* _Textausschnitt_
——
Wer regiert eigentlich in diesem Land? Bundeskabinett, Bundestag und Bundesrat haben sich seit 2005 mit der längst überfälligen Lösung des Problems der Absicherung der Altersvorsorge Selbständiger auseinandergesetzt. Mit dem am 31.03.2007 in Kraft getretenen „Gesetz zum Pfändungsschutz der Altersvorsorge“ sollte die Altersvorsorge Selbständiger, insbesondere Lebens- und private Rentenversicherungen, vor dem Vollstreckungszugriff der Gläubiger genauso geschützt werden wie in §§ 850 a ff ZPO etwa Rente und Pensionen bei abhängig Beschäftigten. Der im Insolvenzfall oft vollständige Verlust der Alterssicherung Selbständiger sollte beseitigt und so auch der Staat von Sozialleistungen entlastet werden. Ende gut alles gut? Weit gefehlt.
——
* _Angezeigte Daten_
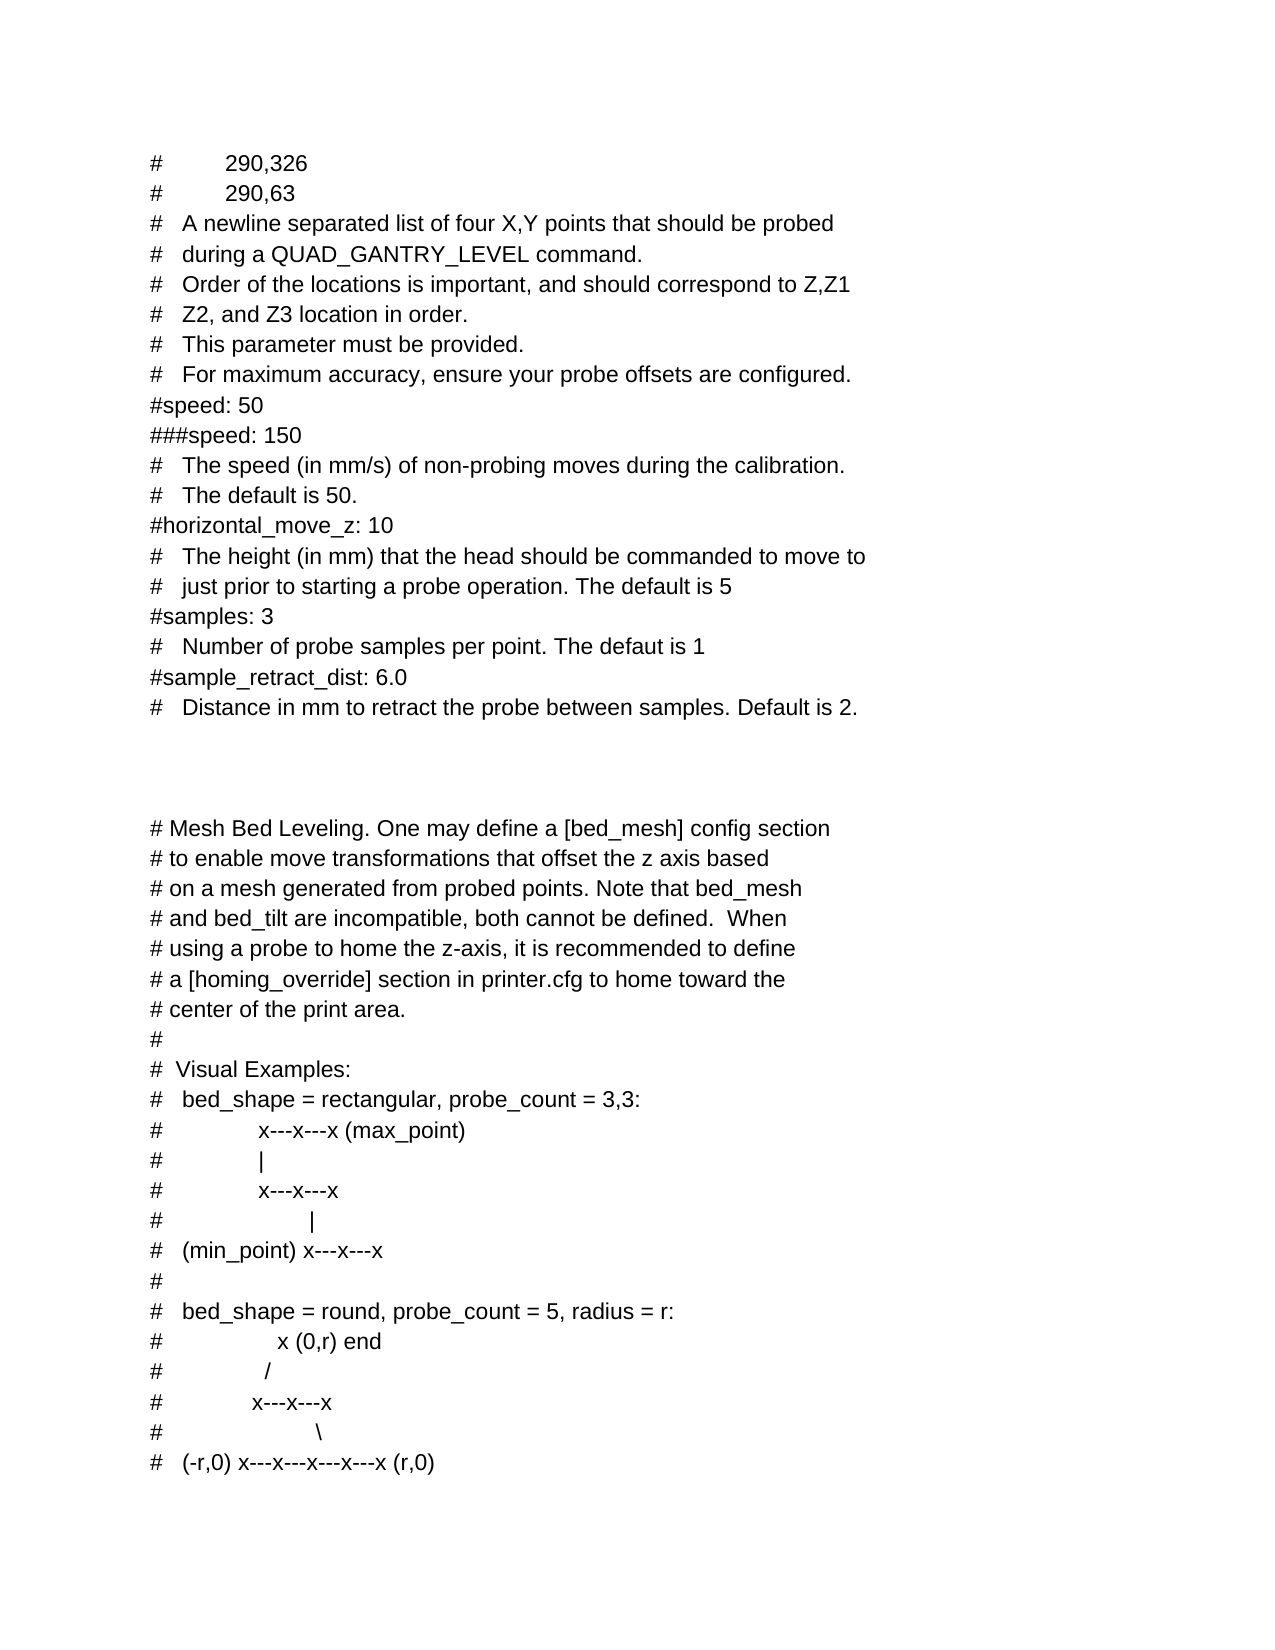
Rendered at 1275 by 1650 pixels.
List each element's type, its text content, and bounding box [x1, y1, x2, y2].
——
* _Aufgabenstellung_
Gib aus dem Textausschnitt zum Pfändungsschutz der Altersvorsorge die Passage von „Wer regiert eigentlich“ bis einschließlich „gut? Weit gefehlt.“ wortgetreu aus.

* _Lösung_
Wer regiert eigentlich in diesem Land? Bundeskabinett, Bundestag und Bundesrat haben sich seit 2005 mit der längst überfälligen Lösung des Problems der Absicherung der Altersvorsorge Selbständiger auseinandergesetzt. Mit dem am 31.03.2007 in Kraft getretenen „Gesetz zum Pfändungsschutz der Altersvorsorge“ sollte die Altersvorsorge Selbständiger, insbesondere Lebens- und private Rentenversicherungen, vor dem Vollstreckungszugriff der Gläubiger genauso geschützt werden wie in §§ 850 a ff ZPO etwa Rente und Pensionen bei abhängig Beschäftigten. Der im Insolvenzfall oft vollständige Verlust der Alterssicherung Selbständiger sollte beseitigt und so auch der Staat von Sozialleistungen entlastet werden. Ende gut alles gut? Weit gefehlt.